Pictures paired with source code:
BEGIN
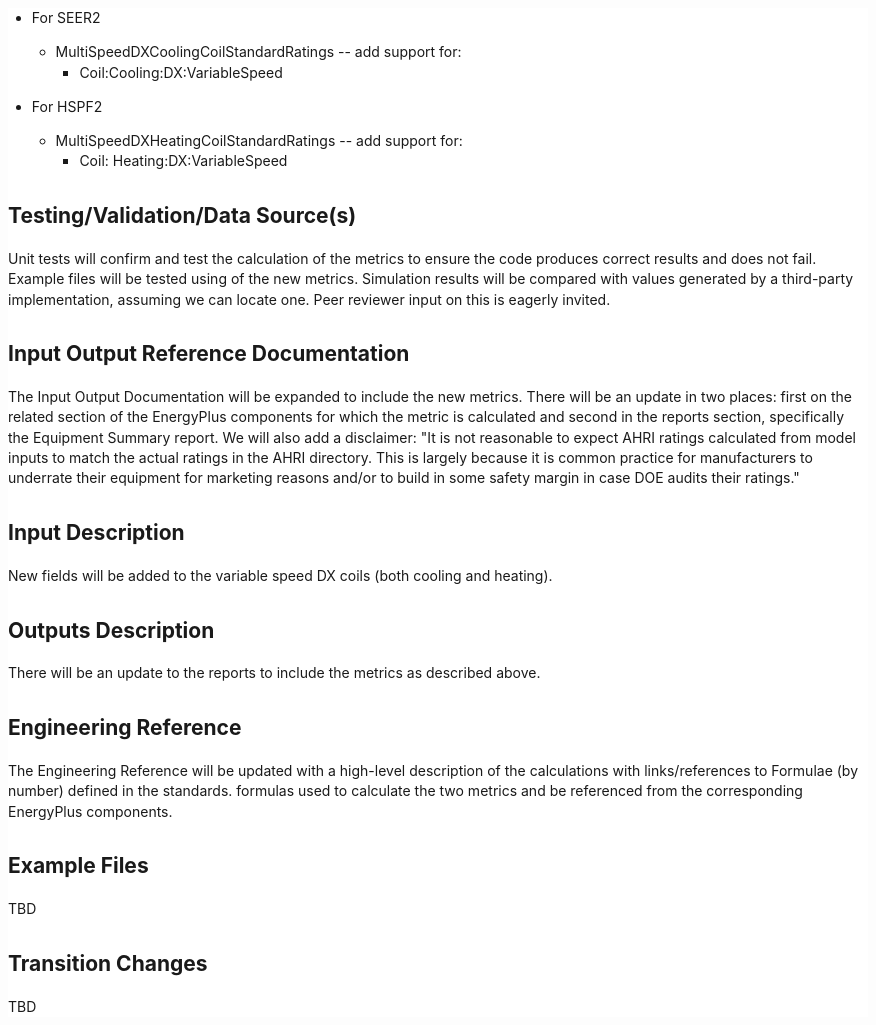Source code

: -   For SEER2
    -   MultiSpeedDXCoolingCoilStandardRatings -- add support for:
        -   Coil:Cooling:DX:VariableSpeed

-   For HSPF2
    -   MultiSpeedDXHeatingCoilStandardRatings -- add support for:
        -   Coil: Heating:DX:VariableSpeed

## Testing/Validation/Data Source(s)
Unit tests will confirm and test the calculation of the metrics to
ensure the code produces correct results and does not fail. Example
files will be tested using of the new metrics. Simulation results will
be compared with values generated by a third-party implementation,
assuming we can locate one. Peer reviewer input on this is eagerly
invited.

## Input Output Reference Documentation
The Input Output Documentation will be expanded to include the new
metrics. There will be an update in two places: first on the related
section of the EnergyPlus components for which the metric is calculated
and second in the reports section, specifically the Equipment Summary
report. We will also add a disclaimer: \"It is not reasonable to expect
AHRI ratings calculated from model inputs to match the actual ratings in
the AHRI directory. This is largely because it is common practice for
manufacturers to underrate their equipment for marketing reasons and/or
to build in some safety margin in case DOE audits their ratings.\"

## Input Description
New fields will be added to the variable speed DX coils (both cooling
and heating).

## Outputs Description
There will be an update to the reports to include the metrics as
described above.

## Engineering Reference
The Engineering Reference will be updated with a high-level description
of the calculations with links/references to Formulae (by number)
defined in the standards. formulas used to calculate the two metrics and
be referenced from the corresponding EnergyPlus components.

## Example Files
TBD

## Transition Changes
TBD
END
Beginning at the line above that contains "## Input Output Reference Documentation", return each line exactly through the line that contains "report. We will", and no others.

◆ **Output below**
## Input Output Reference Documentation
The Input Output Documentation will be expanded to include the new
metrics. There will be an update in two places: first on the related
section of the EnergyPlus components for which the metric is calculated
and second in the reports section, specifically the Equipment Summary
report. We will also add a disclaimer: \"It is not reasonable to expect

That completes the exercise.